Wayve Aims to Compete with Waymo by Integrating Self-Driving Technology into Every Car

April 3, 2026 by No Comments

—Man Sum Lai—TIME

(SeaPRwire) –   “Well, it’s not starting. This is awkward.” 

Wayve CEO Alex Kendall is tapping the touch screen in a Ford Mustang Mach-E, attempting to persuade his company’s multi-billion dollar software to give us a tour of San Jose. An assistant leans through the passenger window, performs a quick reset, and a map loads on the display. After navigating past a line of cones blocking an Nvidia GTC conference area, Kendall presses start. The car moves into the lane with a gentle acceleration, pushing us back into our seats as it sets off.

In self-driving technology, as with other AI fields, being an early leader carries significant weight. Securing an initial customer base enables data collection that enhances the product, creating a momentum that can help established players dominate. Waymo runs a fleet of 3,000 robotaxis across ten U.S. cities, generating annualized revenue exceeding $350 million as of January. Tesla has more than six million vehicles gathering data for its Full Self-Driving system.

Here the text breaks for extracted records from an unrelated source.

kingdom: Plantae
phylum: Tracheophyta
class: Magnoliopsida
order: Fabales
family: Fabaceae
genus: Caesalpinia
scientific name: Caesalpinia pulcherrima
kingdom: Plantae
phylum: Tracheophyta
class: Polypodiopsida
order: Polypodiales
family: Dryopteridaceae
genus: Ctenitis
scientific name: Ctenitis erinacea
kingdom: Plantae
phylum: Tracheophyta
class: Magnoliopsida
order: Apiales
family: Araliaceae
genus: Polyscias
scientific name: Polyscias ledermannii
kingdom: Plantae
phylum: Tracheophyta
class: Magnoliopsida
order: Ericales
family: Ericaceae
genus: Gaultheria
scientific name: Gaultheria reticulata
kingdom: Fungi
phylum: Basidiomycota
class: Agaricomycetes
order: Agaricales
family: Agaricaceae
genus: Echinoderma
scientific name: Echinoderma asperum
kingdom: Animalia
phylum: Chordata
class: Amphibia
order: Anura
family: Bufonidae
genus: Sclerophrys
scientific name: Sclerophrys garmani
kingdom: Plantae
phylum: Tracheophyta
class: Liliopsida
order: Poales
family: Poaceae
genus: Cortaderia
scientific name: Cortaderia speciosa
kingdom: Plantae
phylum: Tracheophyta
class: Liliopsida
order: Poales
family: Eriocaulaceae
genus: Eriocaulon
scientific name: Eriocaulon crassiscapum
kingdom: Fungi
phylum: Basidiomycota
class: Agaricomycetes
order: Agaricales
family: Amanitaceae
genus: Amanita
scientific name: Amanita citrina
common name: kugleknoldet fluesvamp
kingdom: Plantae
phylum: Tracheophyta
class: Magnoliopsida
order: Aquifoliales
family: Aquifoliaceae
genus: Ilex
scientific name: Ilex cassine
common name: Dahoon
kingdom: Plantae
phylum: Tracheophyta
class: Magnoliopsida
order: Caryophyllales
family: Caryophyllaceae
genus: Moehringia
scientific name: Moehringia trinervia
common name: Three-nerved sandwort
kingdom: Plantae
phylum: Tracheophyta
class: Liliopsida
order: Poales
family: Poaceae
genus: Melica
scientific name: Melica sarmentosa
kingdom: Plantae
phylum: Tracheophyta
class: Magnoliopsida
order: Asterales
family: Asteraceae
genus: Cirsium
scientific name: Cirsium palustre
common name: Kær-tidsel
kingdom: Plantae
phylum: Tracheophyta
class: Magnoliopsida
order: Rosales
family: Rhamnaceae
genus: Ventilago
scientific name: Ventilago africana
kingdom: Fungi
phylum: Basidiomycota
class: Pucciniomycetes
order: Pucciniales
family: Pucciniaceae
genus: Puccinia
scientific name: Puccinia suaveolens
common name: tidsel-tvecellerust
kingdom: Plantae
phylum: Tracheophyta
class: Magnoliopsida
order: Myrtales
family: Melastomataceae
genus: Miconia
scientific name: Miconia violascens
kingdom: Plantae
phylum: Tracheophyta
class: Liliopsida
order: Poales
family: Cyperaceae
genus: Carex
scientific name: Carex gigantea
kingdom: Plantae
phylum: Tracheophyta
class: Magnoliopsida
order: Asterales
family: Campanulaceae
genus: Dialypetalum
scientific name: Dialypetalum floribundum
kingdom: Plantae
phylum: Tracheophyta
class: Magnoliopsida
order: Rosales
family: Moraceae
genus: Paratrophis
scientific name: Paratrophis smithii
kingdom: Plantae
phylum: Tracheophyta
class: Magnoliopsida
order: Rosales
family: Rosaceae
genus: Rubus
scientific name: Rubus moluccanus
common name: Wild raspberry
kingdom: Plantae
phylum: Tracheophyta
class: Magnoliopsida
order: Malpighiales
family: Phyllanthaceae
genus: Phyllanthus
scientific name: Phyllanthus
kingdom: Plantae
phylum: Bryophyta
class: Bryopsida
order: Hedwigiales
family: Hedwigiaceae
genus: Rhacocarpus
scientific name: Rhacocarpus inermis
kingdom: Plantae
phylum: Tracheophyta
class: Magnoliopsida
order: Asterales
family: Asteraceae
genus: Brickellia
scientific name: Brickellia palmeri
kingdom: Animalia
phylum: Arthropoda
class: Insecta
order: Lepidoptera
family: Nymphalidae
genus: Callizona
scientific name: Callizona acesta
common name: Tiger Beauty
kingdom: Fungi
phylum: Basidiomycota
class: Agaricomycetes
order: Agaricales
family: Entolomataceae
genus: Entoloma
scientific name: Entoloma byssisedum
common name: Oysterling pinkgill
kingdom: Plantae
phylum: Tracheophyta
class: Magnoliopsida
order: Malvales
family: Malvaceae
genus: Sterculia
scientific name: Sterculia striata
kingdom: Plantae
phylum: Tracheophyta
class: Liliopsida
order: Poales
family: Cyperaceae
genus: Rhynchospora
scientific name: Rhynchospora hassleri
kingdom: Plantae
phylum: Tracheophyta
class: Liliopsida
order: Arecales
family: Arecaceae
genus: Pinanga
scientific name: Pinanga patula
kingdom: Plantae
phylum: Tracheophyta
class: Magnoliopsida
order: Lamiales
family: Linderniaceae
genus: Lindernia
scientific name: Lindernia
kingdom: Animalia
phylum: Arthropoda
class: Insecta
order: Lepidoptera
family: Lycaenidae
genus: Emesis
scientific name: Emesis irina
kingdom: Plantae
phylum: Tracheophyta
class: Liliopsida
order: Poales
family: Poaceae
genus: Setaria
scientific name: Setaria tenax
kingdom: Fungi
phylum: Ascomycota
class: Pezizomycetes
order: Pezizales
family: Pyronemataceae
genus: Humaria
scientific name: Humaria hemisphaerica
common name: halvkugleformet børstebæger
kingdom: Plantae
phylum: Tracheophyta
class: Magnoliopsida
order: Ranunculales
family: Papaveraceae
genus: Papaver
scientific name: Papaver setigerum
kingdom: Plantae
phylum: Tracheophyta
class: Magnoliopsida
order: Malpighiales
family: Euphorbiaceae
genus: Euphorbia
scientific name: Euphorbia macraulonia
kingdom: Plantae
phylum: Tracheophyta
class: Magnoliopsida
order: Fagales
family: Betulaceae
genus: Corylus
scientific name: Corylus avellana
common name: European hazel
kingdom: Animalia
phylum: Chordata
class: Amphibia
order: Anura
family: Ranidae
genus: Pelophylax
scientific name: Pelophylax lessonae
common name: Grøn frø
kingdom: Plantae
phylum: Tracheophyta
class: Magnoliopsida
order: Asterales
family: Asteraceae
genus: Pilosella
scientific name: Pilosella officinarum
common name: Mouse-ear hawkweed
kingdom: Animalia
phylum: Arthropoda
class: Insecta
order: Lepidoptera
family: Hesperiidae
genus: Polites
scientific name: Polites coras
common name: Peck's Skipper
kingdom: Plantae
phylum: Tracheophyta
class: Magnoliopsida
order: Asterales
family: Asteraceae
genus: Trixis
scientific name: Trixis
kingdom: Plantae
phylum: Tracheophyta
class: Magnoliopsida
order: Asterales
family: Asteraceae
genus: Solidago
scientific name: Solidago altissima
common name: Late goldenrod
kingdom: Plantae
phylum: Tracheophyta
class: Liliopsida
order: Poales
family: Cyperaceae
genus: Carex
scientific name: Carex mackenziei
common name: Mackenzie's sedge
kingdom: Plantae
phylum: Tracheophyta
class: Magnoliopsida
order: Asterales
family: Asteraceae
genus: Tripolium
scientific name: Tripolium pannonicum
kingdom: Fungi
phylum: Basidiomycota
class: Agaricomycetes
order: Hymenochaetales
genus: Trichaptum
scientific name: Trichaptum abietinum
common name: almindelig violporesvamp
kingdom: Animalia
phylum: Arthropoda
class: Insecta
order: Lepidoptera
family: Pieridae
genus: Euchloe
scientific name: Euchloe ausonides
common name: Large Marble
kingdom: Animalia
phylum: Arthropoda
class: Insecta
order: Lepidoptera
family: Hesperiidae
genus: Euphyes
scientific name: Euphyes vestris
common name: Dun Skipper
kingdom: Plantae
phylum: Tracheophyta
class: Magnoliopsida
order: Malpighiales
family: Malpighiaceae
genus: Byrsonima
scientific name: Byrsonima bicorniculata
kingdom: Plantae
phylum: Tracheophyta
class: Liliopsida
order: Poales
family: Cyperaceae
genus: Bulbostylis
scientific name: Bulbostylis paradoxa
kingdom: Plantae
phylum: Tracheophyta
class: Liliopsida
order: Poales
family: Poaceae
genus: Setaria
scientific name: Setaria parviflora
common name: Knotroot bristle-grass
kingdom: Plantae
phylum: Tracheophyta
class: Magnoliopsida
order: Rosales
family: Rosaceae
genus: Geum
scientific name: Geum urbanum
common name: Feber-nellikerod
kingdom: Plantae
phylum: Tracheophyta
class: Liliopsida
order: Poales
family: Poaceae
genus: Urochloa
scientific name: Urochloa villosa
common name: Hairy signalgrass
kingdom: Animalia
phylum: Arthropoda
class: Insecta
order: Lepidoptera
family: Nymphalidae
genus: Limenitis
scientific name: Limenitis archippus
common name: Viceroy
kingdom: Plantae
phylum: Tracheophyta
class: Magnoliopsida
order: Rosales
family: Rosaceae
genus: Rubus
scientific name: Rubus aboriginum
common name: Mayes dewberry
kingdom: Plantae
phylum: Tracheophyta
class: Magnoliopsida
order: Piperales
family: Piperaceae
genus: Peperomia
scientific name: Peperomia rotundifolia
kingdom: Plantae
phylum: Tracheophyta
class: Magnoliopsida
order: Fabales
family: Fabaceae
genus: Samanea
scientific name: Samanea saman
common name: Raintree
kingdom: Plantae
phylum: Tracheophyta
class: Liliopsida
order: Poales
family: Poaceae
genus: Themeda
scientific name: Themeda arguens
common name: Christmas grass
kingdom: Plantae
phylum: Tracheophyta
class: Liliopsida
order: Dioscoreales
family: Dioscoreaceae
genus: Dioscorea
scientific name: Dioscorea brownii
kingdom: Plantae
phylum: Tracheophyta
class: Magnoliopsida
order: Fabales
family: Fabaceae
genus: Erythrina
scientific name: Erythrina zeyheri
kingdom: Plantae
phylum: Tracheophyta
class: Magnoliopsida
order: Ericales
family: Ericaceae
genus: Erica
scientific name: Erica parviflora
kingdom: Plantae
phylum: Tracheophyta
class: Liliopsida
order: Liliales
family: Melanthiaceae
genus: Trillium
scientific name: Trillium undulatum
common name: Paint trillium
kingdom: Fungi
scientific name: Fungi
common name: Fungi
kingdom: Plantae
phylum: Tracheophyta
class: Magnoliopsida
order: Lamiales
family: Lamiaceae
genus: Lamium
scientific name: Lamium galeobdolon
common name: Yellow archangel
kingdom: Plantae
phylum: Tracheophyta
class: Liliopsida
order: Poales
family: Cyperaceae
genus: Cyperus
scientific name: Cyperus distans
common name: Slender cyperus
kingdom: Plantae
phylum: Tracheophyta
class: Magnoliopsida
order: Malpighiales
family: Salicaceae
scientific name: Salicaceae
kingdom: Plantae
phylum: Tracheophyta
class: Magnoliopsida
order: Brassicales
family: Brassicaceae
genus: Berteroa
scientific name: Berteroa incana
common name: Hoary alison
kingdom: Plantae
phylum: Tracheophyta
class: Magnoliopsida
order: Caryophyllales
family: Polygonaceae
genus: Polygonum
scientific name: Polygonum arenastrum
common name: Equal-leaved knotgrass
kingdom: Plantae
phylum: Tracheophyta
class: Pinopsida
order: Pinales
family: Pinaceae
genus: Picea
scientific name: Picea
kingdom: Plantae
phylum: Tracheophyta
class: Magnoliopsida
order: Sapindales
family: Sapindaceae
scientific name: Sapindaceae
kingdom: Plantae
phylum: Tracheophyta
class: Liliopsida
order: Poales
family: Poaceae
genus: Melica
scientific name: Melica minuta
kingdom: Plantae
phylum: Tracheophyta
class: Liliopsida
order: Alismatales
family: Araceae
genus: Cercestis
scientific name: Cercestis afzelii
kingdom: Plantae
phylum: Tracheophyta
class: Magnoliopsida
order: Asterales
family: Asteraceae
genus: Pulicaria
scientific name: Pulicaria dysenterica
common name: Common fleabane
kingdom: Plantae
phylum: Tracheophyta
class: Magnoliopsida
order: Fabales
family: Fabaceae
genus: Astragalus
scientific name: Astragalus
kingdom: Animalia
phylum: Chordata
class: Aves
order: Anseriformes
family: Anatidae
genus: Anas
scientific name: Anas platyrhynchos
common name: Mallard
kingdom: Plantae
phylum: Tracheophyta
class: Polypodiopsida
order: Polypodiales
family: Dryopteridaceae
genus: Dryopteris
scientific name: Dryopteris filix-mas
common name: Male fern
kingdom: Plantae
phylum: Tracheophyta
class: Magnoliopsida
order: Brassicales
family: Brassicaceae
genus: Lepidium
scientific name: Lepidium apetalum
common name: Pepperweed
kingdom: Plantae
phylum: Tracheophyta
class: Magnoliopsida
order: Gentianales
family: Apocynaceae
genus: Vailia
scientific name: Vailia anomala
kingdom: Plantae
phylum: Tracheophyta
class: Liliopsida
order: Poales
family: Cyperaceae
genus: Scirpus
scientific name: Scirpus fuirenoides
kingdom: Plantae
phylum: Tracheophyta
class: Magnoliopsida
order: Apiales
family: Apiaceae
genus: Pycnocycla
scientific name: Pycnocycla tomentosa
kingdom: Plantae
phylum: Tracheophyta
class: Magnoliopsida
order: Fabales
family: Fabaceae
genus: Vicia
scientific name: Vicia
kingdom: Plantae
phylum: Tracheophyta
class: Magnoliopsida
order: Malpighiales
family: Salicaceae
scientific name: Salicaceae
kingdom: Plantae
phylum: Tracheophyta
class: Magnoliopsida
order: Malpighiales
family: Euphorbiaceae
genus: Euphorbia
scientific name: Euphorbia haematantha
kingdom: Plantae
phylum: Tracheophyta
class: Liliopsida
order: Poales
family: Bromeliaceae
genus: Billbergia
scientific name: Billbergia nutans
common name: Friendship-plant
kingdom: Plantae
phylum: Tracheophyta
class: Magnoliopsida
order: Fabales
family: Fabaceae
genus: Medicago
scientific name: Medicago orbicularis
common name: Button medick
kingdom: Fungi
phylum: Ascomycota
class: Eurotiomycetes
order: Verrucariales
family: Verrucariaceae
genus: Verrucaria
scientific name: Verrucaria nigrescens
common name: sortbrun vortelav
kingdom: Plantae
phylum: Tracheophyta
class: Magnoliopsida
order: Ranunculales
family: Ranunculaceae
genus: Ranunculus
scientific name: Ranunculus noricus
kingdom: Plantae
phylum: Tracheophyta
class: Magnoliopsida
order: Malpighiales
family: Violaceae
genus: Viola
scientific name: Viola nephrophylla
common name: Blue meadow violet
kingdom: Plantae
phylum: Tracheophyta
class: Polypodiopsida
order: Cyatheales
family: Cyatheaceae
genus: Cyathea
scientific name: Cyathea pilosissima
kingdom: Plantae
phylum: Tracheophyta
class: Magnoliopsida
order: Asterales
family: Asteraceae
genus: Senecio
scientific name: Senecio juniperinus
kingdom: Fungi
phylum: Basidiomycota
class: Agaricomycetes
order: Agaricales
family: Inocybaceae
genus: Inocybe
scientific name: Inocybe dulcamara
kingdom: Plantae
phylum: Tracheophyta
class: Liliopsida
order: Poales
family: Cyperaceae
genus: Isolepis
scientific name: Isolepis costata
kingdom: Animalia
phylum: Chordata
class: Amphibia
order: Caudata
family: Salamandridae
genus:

Wayve is the challenger. Valued at $8.6 billion in February, the London startup’s worth was announced shortly after Waymo—launched from Google in 2016—was valued at $126 billion. Kendall remains undeterred. He states that their creation represents a fundamental departure from the technology seen operating in cities like Shanghai or San Francisco, a subtle reference to Waymo and Chinese rivals such as Pony.ai and WeRide. Still, the startup has not demonstrated its capabilities in a large-scale rollout.

Wayve aims to deliver partial automation—where the car drives itself but a human must stay attentive at the wheel—to nearly any modern vehicle. Kendall notes that the auto industry is now manufacturing cars with the necessary sensors and hardware at a scale of millions, ideal for deploying an AI like theirs. He gestures to the console guiding us smoothly through traffic. The strategy is that broad deployment of its partially autonomous AI will generate the data needed to eventually create a fully autonomous system.

By focusing on partial autonomy, Wayve can utilize inexpensive, commonly available hardware already enabling features like adaptive cruise control and automatic emergency braking in many vehicles. Kendall says the cameras and computing chips in the Ford Mustang Mach-E amount to a few hundred dollars. He emphasizes that the goal is to make this technology accessible for any car.

This appears to give Wayve a notable advantage over Waymo’s purpose-built robotaxis, which industry estimates say use 13 cameras, six radars, four LiDAR units, and cost tens of thousands of dollars. However, the comparison isn’t direct: for full, driverless autonomy, Wayve would also require additional sensors.

Should Wayve successfully deploy its software, its reach could quickly become global. During a 2025 test, the company completed a 1.45 million-kilometer “road trip” across 500 international cities, many never before driven, using only standard navigation maps. In contrast, a Waymo spokesperson said the company develops detailed base maps for each new operational zone, a process taking “weeks,” though its vehicles can also handle unmapped areas like construction sites.

Kendall argues that Wayve’s adaptability to different cars and regions unlocks markets its rivals have not yet accessed. The consumer car market is valued at approximately $2 trillion, ten times larger than the taxi market where Waymo operates. Tesla, which also develops partial automation software, does not license its system to other automakers. Kendall identifies licensing technology to any fleet or manufacturer as the greatest opportunity. He predicts that by the 2030s, consumer demand for cars without hands-off, eyes-off driving capability will approach zero.

Through investor Uber, Wayve intends to launch rides with safety drivers in London and Tokyo in 2026. These operations will gather data to train its AI and develop “world models”—simulated environments used by Wayve and Waymo to test AI responses to new scenarios. Anastasis Germanidis, co-CEO of world model creator Runway ML, states that data collection is robotics’ primary bottleneck, being very costly and time-intensive.

However, some of Wayve’s competitive edges are diminishing. Waymo’s newest vehicle uses 42% fewer sensors than its predecessor, challenging Wayve’s narrative on hardware cost disparity. Potentially more worrying for Wayve are Waymo’s steps to move beyond robotaxis into the personal vehicle market. In April 2025, Waymo signed a preliminary agreement with Toyota aimed at speeding up the development and deployment of autonomous driving technologies.

The San Jose demonstration ride proceeds smoothly, as intended. A standout moment is a well-executed maneuver to set up a turn. “A really nice lane change. Just popping up behind the bus so we can make this right turn,” Kendall comments quietly. He explains that increased deployments create a virtuous cycle: more vehicles mean more experience, leading to better system performance and broader applications. Naturally, he acknowledges, this principle applies to his competitors as well.